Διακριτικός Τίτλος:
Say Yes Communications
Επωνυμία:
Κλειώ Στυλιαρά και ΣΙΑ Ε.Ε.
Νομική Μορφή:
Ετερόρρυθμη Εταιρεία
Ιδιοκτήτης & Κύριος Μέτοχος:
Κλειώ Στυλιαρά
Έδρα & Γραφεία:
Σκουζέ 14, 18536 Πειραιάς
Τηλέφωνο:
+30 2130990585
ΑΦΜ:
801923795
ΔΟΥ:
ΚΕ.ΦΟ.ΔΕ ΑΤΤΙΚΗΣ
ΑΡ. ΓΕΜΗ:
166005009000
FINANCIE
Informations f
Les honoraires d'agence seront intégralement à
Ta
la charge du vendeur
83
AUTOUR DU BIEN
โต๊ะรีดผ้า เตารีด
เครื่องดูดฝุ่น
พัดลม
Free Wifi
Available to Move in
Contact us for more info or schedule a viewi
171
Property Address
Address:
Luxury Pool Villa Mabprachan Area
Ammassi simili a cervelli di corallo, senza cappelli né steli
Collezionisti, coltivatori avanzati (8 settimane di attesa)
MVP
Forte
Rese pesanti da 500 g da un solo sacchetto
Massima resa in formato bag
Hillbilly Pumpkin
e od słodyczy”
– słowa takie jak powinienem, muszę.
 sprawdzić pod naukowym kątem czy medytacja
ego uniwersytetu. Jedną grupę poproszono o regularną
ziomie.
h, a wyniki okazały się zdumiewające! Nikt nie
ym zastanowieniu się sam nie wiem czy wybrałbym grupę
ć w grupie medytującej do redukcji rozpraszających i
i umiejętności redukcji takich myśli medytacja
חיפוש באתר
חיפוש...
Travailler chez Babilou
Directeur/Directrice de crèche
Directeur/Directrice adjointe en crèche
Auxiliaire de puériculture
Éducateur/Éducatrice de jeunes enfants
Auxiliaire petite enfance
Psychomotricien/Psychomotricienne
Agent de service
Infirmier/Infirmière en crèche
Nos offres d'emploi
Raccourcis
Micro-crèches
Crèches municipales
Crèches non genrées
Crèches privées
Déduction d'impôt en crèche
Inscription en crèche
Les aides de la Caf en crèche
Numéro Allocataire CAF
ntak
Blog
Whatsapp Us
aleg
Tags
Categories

What you should do » Lines that hold "Στυλιαρά" are the ones to copy, so pick each out from the data.

Finished task »
Κλειώ Στυλιαρά και ΣΙΑ Ε.Ε.
Κλειώ Στυλιαρά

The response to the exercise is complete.